> _Data supplied_

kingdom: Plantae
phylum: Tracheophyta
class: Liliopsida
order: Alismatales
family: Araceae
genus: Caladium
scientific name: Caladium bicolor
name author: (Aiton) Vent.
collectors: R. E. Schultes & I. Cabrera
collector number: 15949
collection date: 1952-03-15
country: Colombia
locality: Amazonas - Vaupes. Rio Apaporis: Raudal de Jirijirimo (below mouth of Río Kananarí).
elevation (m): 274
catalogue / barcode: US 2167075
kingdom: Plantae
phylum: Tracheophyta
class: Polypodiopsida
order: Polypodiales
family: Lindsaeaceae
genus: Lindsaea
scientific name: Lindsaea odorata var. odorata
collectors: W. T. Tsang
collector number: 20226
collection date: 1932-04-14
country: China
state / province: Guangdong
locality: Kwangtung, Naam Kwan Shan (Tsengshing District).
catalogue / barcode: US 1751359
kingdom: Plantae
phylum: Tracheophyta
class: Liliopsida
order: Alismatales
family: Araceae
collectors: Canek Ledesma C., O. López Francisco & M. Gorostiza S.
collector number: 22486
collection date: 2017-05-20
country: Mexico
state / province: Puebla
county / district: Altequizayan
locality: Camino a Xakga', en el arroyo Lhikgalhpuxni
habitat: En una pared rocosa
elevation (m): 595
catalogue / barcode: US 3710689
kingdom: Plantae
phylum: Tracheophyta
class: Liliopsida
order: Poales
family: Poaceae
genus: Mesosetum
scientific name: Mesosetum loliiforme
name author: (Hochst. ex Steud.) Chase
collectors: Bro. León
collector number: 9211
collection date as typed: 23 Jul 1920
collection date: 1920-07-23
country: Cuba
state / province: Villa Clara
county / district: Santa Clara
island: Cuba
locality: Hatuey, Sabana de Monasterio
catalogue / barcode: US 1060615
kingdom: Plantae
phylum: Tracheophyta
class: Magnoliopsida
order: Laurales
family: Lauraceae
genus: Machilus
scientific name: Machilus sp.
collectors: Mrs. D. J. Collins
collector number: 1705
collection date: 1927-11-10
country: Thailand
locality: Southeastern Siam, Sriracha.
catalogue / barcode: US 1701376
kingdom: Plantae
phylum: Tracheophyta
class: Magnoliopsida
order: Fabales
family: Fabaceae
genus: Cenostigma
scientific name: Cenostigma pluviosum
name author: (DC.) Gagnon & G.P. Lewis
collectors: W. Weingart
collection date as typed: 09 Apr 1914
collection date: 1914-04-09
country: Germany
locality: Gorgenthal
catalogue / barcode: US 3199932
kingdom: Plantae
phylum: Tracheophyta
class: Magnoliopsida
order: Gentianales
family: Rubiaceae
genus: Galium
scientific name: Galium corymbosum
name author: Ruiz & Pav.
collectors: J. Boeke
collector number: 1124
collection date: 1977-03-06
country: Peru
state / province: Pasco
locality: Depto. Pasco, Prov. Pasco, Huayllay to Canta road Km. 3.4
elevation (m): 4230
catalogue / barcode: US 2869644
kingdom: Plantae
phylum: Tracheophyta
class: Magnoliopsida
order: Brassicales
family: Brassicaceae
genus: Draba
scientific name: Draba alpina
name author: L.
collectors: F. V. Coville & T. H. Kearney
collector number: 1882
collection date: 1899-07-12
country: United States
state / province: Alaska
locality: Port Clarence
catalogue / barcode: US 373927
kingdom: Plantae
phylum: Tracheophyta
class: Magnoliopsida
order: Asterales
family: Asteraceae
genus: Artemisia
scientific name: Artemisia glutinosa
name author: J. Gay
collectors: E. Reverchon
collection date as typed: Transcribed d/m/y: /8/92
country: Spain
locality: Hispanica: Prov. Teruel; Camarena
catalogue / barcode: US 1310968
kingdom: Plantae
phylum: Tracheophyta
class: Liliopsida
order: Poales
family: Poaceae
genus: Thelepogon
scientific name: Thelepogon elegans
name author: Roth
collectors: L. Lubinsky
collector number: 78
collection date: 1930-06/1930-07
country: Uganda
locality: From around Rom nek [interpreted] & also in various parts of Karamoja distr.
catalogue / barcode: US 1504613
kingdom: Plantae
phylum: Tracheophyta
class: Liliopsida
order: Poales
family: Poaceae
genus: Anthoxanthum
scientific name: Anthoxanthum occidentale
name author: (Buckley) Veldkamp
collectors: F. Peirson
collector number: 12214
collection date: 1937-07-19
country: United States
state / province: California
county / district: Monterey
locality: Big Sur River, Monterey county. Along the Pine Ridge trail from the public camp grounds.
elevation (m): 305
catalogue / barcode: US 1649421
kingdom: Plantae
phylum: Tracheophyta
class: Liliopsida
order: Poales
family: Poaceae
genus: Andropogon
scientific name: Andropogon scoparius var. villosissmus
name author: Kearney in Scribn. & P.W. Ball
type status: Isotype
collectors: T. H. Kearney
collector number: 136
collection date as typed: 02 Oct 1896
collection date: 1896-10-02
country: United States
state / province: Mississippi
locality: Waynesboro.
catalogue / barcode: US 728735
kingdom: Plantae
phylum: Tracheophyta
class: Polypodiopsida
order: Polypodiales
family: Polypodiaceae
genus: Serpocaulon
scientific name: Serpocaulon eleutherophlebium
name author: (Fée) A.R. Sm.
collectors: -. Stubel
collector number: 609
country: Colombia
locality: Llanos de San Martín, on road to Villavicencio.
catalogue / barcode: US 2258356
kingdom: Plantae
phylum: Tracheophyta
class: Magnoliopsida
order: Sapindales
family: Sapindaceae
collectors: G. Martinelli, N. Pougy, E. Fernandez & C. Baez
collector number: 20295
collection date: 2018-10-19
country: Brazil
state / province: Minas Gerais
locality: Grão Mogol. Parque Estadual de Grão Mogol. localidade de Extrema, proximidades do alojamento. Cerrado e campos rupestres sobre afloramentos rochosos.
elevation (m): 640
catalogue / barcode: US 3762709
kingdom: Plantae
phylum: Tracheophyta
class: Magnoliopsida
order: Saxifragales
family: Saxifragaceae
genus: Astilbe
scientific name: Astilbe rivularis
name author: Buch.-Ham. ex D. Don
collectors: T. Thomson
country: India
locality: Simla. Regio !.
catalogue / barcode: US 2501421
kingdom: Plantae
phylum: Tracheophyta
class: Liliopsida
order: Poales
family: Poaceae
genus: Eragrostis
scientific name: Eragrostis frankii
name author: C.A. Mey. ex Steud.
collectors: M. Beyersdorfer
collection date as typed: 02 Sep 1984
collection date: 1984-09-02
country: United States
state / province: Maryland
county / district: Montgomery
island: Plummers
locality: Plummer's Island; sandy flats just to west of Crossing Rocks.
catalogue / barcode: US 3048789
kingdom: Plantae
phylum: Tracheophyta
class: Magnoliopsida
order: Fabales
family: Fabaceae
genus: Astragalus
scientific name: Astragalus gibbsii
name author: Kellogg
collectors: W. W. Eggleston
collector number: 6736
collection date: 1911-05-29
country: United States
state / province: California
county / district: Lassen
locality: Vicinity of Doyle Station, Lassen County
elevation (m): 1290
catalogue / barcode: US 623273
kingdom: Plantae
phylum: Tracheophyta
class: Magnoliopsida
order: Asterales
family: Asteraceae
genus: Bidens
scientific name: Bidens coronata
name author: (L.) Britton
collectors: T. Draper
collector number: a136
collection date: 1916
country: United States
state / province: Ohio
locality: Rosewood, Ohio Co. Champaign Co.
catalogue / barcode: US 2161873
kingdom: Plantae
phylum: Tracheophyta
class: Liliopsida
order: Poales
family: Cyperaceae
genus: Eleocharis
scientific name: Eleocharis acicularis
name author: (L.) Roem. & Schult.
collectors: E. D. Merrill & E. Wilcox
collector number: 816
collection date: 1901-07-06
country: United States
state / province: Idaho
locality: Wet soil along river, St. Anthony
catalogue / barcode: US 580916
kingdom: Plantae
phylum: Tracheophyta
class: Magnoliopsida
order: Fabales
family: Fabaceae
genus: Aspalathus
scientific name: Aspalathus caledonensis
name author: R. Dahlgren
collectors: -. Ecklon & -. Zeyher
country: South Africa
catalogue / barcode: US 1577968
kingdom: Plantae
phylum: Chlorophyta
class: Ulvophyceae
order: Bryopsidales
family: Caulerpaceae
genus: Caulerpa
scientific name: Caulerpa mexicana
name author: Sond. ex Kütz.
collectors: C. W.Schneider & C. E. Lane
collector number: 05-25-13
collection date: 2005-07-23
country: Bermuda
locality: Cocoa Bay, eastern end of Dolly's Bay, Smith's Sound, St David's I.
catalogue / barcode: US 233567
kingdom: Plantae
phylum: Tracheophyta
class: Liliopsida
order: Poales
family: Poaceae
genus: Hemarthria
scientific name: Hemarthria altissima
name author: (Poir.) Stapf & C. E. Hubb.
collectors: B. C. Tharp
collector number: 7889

> _The task_
Convert the lines between the line holding "phylum: Chlorophyta" and the line holding "country: Bermuda", inclusive, into a two-column CSV with the headers field and value. Make one row per line, enclose each field in quotation marks, and replace any line breaks with spaces.

> _Result for this exercise_
field,value
"phylum:","Chlorophyta"
"class:","Ulvophyceae"
"order:","Bryopsidales"
"family:","Caulerpaceae"
"genus:","Caulerpa"
"scientific name:","Caulerpa mexicana"
"name author:","Sond. ex Kütz."
"collectors:","C. W.Schneider & C. E. Lane"
"collector number:","05-25-13"
"collection date:","2005-07-23"
"country:","Bermuda"